## WHAT YOU SHOULD DO
Starting at the line that contains "Organisation", restate every line word for word through the end of the entries.

## SOURCE MATERIAL
· · · ·
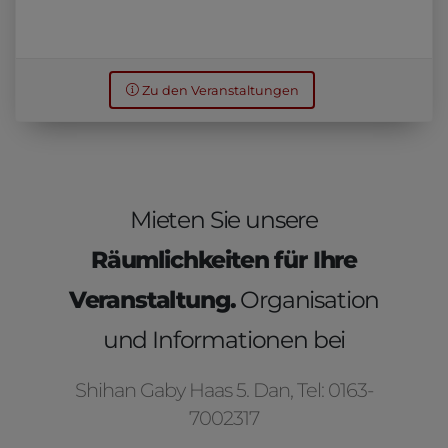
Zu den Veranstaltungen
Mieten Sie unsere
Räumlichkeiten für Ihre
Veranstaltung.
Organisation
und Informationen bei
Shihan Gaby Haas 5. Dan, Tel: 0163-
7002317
· · · ·
## EXERCISE RESPONSE
Organisation
und Informationen bei
Shihan Gaby Haas 5. Dan, Tel: 0163-
7002317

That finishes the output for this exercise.